*** RECORDS PROVIDED Section Begins ***

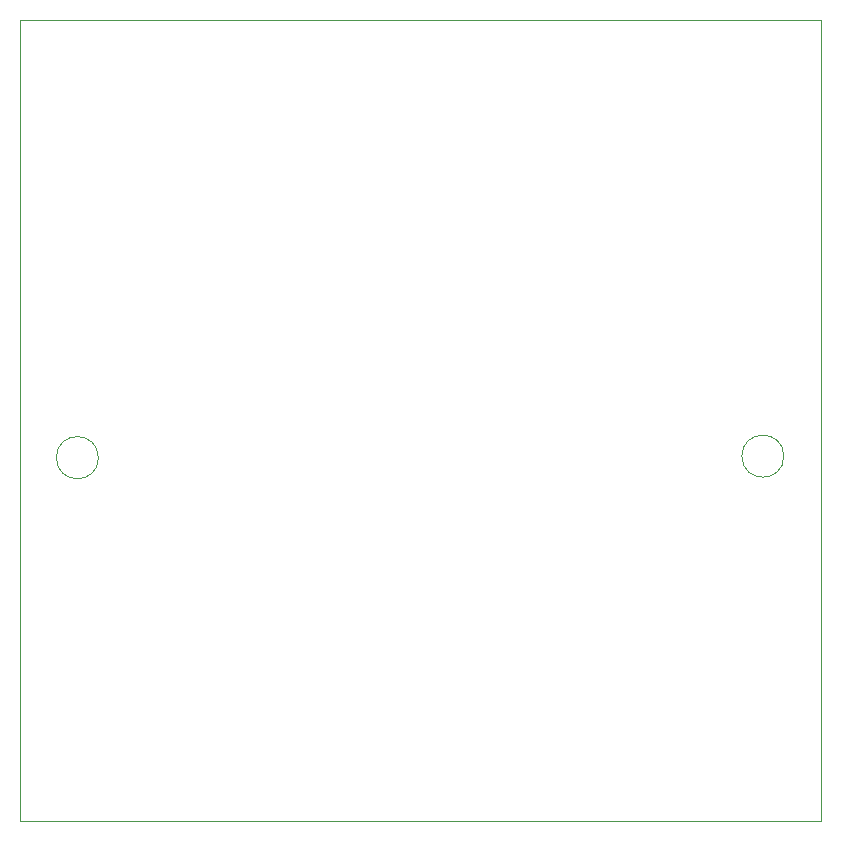
<source format=gbr>
%TF.GenerationSoftware,KiCad,Pcbnew,(5.1.8)-1*%
%TF.CreationDate,2021-07-11T12:48:12+05:30*%
%TF.ProjectId,AC_RMS_ESP32_ATM90E26,41435f52-4d53-45f4-9553-5033325f4154,V2*%
%TF.SameCoordinates,Original*%
%TF.FileFunction,Paste,Bot*%
%TF.FilePolarity,Positive*%
%FSLAX46Y46*%
G04 Gerber Fmt 4.6, Leading zero omitted, Abs format (unit mm)*
G04 Created by KiCad (PCBNEW (5.1.8)-1) date 2021-07-11 12:48:12*
%MOMM*%
%LPD*%
G01*
G04 APERTURE LIST*
%TA.AperFunction,Profile*%
%ADD10C,0.050000*%
%TD*%
G04 APERTURE END LIST*
D10*
X137795000Y-66040000D02*
X137795000Y-133858000D01*
X69977000Y-66040000D02*
X69977000Y-133858000D01*
X134620000Y-102997000D02*
G75*
G03*
X134620000Y-102997000I-1778000J0D01*
G01*
X76585530Y-103124000D02*
G75*
G03*
X76585530Y-103124000I-1782530J0D01*
G01*
X137795000Y-66040000D02*
X122301000Y-66040000D01*
X122301000Y-66040000D02*
X85471000Y-66040000D01*
X85471000Y-66040000D02*
X69977000Y-66040000D01*
X122301000Y-133858000D02*
X137795000Y-133858000D01*
X85471000Y-133858000D02*
X122301000Y-133858000D01*
X69977000Y-133858000D02*
X85471000Y-133858000D01*
M02*

</source>
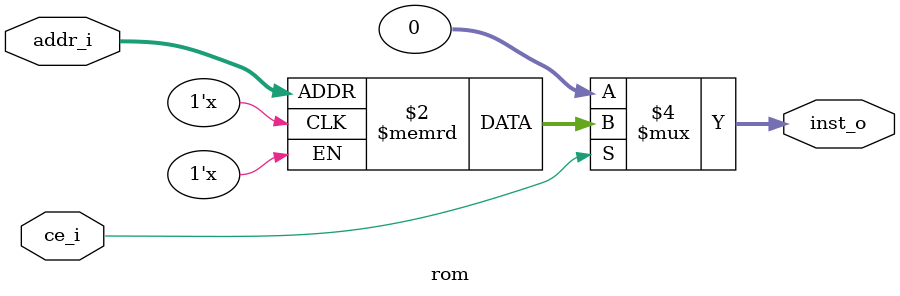
<source format=v>
/*
This file is for rom module, it's for storing instructions, 
where "instruction fetch(IF)" fetch the instruction.
In regular PC, IF is done on RAM but in here we assume it done on ROM 
as some embedding system always do. (not sure about that)
    - variable end up with 'i' is for input and 'o' is for output.
    - addr_i represent pc address
    - ce_i reprecet
    - inst_o represent the instruction
    - rom reprecent the rom, in here we have 64x32bit
*/


module rom (
    input wire ce_i,
    input wire[5:0] addr_i,
    output reg[31:0] inst_o
);
    reg[31:0] rom[63:0];
    
    always @(*) begin
        if(ce_i) begin
            inst_o = rom[addr_i];
        end else begin
            inst_o = 32'h0;
        end
    end
endmodule
</source>
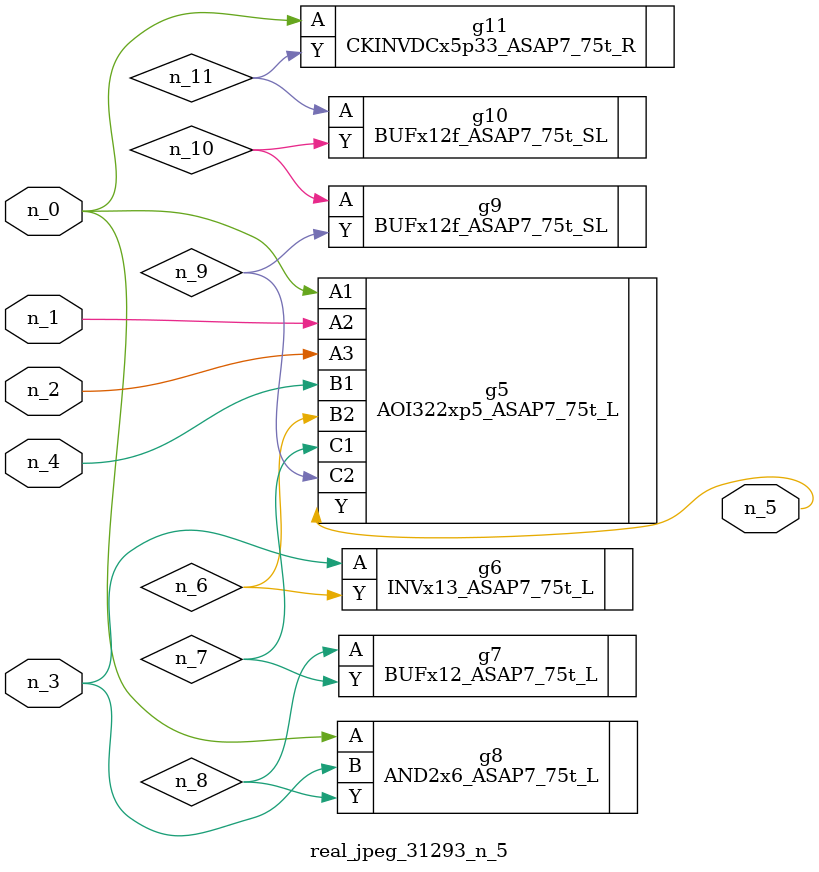
<source format=v>
module real_jpeg_31293_n_5 (n_4, n_0, n_1, n_2, n_3, n_5);

input n_4;
input n_0;
input n_1;
input n_2;
input n_3;

output n_5;

wire n_8;
wire n_11;
wire n_6;
wire n_7;
wire n_10;
wire n_9;

AOI322xp5_ASAP7_75t_L g5 ( 
.A1(n_0),
.A2(n_1),
.A3(n_2),
.B1(n_4),
.B2(n_6),
.C1(n_7),
.C2(n_9),
.Y(n_5)
);

AND2x6_ASAP7_75t_L g8 ( 
.A(n_0),
.B(n_3),
.Y(n_8)
);

CKINVDCx5p33_ASAP7_75t_R g11 ( 
.A(n_0),
.Y(n_11)
);

INVx13_ASAP7_75t_L g6 ( 
.A(n_3),
.Y(n_6)
);

BUFx12_ASAP7_75t_L g7 ( 
.A(n_8),
.Y(n_7)
);

BUFx12f_ASAP7_75t_SL g9 ( 
.A(n_10),
.Y(n_9)
);

BUFx12f_ASAP7_75t_SL g10 ( 
.A(n_11),
.Y(n_10)
);


endmodule
</source>
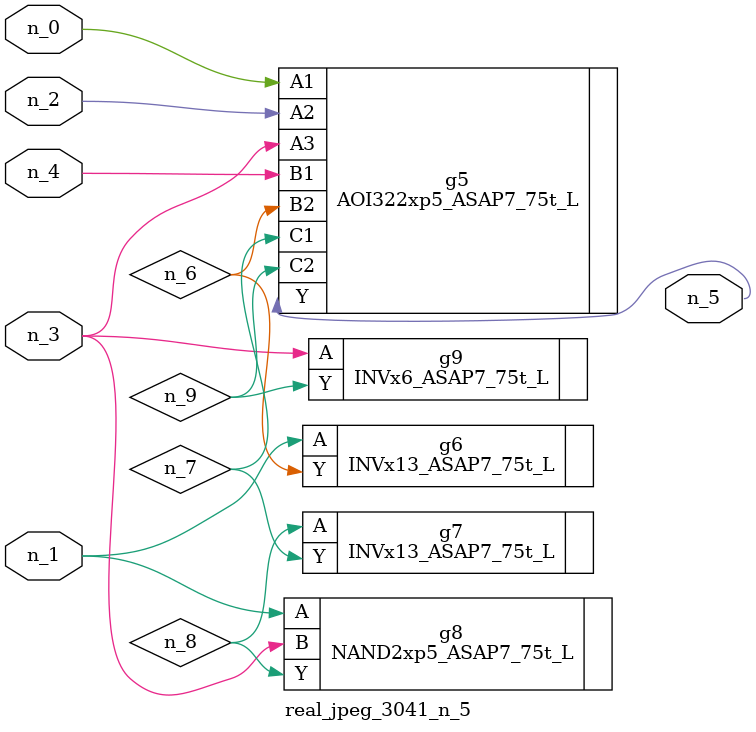
<source format=v>
module real_jpeg_3041_n_5 (n_4, n_0, n_1, n_2, n_3, n_5);

input n_4;
input n_0;
input n_1;
input n_2;
input n_3;

output n_5;

wire n_8;
wire n_6;
wire n_7;
wire n_9;

AOI322xp5_ASAP7_75t_L g5 ( 
.A1(n_0),
.A2(n_2),
.A3(n_3),
.B1(n_4),
.B2(n_6),
.C1(n_7),
.C2(n_9),
.Y(n_5)
);

INVx13_ASAP7_75t_L g6 ( 
.A(n_1),
.Y(n_6)
);

NAND2xp5_ASAP7_75t_L g8 ( 
.A(n_1),
.B(n_3),
.Y(n_8)
);

INVx6_ASAP7_75t_L g9 ( 
.A(n_3),
.Y(n_9)
);

INVx13_ASAP7_75t_L g7 ( 
.A(n_8),
.Y(n_7)
);


endmodule
</source>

*** RECORDS PROVIDED Section Ends ***

**EXERCISE REQUIREMENTS**
Please find each line in the records above that holds the word "output", and copy it.

**SOLUTION BELOW**
    - variable end up with 'i' is for input and 'o' is for output.
    output reg[31:0] inst_o
output n_5;
output n_5;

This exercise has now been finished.